# [Brano estratto]
__________________________________________________

Ecco i dolci dell’Immacolata nel Sud


di Alfonso Sarno

Quali dolci dell’Immacolata al Sud? Niente novena con gli zampognari, i biferari che Stendhal non amava e li definiva nei “Ricordi di Roma” “dettratori della buona musica; coperti di montone arrivano quindici giorni prima di Natale e ne ripartono quindici giorni dopo”; niente affollate, suggestive cerimonie religiose, mercatini e via dicendo. La festa dell’Immacolata Concezione al tempo del coronavirus si gioca tutta all’interno della famiglia ma – attenzione, secondo le disposizioni governative – non allargata. Ed allora non rimane che rifugiarsi tra pentole, padelle e fornelli omaggiando la mamma di Gesù con un buon pranzo da concludere con gli immancabili dolci. Preferibilmente di tradizione, con sul buffet il cartoccio in bella vista da saccheggiare mentre si preparano l’albero ed il presepe visto che la Campania insieme con altre regioni del Sud ha la fortuna di avere una bella storia di dolci strettamente legati alla ricorrenza e per lo più nati nelle nascoste cucine monastiche.

__________________________________________________

# [Consegna]
Prosegui l'articolo sui dolci dell'Immacolata nel Sud dal punto in cui si interrompe.

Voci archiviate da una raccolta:
__________________________________________________

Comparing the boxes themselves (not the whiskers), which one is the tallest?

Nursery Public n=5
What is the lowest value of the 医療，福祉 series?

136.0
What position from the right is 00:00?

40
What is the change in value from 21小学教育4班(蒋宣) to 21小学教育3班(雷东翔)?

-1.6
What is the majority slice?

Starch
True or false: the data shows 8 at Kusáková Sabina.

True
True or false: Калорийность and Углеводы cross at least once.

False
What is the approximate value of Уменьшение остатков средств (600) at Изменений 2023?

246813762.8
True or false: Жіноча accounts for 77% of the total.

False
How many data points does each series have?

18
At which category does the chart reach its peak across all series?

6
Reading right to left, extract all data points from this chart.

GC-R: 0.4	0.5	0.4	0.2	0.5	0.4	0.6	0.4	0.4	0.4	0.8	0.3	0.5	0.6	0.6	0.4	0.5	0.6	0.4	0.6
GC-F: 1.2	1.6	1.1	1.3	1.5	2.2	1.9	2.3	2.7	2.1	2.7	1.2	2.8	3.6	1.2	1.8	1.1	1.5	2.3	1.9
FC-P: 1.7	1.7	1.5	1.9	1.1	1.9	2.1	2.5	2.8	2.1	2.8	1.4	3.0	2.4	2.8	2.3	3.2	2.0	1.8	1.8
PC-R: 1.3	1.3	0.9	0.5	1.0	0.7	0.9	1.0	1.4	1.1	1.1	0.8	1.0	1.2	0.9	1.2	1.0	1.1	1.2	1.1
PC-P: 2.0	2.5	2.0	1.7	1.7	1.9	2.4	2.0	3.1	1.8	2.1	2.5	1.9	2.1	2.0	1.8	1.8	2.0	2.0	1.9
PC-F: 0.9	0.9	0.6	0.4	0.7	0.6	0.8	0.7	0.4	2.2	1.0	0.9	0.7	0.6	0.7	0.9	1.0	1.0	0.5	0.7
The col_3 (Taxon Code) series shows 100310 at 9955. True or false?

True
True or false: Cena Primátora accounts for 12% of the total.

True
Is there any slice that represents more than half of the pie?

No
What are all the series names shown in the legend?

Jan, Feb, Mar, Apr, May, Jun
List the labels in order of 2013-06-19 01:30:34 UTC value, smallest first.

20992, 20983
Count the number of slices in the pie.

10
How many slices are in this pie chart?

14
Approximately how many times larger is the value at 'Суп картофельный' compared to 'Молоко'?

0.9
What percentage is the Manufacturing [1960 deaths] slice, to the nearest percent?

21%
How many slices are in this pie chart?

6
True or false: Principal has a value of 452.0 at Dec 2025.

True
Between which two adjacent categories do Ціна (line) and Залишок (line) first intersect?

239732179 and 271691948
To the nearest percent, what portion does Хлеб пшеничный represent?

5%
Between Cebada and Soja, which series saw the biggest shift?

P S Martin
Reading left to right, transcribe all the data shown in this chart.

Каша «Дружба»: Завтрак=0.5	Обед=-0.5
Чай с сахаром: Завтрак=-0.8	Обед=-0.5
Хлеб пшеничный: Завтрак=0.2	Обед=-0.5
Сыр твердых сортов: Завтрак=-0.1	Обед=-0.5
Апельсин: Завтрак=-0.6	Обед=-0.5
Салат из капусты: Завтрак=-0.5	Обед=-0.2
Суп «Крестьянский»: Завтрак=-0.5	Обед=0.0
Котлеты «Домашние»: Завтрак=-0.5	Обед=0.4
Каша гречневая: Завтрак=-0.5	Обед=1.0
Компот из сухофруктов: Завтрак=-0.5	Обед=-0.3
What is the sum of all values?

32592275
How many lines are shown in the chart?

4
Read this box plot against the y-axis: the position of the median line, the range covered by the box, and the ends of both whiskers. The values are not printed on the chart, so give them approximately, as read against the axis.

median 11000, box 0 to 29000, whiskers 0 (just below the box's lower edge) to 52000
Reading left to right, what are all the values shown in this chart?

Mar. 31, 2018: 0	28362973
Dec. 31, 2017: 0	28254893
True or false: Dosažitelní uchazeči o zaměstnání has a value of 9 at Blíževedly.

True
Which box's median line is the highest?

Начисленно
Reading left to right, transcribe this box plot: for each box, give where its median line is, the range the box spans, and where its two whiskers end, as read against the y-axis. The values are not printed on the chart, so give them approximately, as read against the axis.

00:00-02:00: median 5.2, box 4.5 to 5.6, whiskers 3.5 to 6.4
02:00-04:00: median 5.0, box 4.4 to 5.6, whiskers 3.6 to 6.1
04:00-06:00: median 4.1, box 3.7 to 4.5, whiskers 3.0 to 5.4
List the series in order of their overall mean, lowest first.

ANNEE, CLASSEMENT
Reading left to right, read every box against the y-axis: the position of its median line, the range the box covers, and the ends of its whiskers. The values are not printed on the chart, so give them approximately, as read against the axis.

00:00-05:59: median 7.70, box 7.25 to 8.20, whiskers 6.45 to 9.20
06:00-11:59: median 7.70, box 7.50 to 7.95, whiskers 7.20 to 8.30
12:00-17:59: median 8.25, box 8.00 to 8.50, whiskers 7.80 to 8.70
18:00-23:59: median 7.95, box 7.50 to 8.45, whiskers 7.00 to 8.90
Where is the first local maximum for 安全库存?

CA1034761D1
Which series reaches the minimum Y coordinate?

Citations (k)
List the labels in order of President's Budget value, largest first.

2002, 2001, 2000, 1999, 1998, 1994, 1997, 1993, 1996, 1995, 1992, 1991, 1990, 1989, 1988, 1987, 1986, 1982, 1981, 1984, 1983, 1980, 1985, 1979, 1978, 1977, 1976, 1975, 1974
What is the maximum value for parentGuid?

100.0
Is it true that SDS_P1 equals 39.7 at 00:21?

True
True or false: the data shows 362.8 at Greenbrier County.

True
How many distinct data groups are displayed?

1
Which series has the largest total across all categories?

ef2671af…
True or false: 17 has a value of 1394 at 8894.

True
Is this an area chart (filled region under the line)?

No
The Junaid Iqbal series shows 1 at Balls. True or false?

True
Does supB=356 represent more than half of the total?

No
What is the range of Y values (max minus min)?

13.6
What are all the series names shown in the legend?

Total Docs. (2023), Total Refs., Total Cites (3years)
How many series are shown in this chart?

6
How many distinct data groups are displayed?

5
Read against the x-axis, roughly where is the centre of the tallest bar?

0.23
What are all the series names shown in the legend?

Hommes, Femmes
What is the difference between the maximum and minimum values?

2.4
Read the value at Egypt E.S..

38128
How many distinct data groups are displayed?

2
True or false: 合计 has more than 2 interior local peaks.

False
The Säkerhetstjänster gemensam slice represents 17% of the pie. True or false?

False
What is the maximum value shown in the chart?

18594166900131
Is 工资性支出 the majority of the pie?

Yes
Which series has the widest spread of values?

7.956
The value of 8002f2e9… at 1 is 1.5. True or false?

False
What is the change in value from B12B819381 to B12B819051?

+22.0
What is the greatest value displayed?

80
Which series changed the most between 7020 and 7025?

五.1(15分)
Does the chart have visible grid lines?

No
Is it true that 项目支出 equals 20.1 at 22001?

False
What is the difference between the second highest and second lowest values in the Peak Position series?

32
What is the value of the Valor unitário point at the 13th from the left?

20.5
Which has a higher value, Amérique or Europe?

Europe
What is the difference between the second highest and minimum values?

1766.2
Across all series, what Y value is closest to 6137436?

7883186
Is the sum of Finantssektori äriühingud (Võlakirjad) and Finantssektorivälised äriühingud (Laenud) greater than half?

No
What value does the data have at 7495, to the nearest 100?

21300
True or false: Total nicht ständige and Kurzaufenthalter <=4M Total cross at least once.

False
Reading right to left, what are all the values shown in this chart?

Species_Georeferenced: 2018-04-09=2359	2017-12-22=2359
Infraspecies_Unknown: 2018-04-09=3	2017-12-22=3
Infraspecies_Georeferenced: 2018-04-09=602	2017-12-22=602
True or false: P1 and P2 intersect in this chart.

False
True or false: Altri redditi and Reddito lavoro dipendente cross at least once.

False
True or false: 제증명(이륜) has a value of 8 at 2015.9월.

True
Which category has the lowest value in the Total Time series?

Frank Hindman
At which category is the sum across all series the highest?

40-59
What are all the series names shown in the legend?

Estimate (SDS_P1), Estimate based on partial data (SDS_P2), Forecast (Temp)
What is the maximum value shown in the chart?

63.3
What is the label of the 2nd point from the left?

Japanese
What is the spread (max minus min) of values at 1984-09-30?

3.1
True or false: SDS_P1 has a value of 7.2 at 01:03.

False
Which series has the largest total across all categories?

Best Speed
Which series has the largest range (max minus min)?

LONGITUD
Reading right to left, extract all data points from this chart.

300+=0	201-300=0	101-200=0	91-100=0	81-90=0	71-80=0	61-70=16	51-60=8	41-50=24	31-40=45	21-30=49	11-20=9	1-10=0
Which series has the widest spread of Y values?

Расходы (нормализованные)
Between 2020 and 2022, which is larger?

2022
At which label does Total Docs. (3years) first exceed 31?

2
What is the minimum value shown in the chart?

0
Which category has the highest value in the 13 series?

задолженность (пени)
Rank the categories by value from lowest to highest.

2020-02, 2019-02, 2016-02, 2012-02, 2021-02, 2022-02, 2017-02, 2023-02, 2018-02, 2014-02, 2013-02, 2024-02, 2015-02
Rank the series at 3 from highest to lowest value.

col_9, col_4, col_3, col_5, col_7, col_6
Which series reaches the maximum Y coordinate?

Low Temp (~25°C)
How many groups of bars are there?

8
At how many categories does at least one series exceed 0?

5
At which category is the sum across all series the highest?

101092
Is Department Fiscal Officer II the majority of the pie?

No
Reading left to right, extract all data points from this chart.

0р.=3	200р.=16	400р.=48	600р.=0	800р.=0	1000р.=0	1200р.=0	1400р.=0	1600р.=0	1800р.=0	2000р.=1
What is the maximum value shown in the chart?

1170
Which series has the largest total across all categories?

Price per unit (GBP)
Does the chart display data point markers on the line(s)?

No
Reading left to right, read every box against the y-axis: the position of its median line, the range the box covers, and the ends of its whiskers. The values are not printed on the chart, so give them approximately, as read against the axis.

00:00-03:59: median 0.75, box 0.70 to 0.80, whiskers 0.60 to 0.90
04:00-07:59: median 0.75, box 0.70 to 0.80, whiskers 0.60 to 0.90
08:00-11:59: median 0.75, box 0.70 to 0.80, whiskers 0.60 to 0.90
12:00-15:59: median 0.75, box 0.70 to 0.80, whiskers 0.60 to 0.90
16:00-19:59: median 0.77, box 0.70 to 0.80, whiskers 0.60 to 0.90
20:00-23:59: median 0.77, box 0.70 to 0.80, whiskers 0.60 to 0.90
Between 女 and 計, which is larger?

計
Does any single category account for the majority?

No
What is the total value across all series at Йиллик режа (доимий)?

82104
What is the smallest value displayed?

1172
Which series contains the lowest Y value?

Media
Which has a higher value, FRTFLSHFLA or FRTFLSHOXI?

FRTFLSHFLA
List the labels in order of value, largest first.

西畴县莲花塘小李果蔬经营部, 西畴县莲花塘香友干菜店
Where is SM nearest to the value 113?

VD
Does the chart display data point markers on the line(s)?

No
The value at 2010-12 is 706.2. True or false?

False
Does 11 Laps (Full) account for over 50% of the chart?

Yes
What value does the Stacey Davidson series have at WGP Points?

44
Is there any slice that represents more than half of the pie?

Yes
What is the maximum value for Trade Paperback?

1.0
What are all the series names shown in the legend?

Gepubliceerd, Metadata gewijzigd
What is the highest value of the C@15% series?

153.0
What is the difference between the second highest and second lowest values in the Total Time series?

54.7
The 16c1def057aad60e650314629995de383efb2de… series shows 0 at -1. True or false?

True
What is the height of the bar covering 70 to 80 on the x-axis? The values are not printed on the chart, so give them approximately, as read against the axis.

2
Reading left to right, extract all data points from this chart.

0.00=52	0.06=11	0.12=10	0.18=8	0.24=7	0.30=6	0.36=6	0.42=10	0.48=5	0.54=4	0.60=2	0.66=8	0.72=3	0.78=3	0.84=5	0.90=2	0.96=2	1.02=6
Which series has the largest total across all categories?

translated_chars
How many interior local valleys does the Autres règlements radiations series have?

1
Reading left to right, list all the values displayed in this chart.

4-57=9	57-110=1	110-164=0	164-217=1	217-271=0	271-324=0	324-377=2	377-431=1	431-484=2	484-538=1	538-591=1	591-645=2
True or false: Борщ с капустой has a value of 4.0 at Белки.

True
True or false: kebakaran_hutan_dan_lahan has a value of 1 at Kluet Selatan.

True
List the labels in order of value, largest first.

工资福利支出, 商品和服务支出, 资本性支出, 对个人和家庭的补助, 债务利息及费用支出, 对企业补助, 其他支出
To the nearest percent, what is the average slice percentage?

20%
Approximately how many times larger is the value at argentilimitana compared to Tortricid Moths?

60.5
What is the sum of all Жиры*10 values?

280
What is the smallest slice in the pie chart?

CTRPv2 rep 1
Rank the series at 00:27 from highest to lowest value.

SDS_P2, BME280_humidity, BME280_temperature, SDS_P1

__________________________________________________

# [Risposta]
Come il roccocò, goloso dolce napoletano che tradizionalmente conclude il pranzo dell’8 dicembre inventato nel 1320 dalle monache del Real Convento della Maddalena quando, da esperte pasticciere, sposando armoniosamente farina, mandorle, zucchero, cedro, scrozetta d’arancio e pisto ovvero un miscuglio di cannella, noce moscata, chiodi di garofano, anice stellato e coriandolo crearono queste originali ciambelle che chiamarono roccocò, dal francese “rocaille” – roccia – proprio per la loro caratteristica di essere un cibo spaccadenti. Da gustare, dunque, bagnati nel vin santo o in un casalingo vermut. Altra dolcezza campana, secondo alcuni nata in quel di Castellammare di Stabia sono le zeppole dell’Immacolata: fatte con pasta lievitata, senza uova, e poi immerse in uno sciroppo di miele e zucchero e decorate con i “diavulilli”, confettini dai variegati colori. A piacere si possono arricchire con un accenno di profumato anice ed aggiungendo all’impasto delle patate bollite.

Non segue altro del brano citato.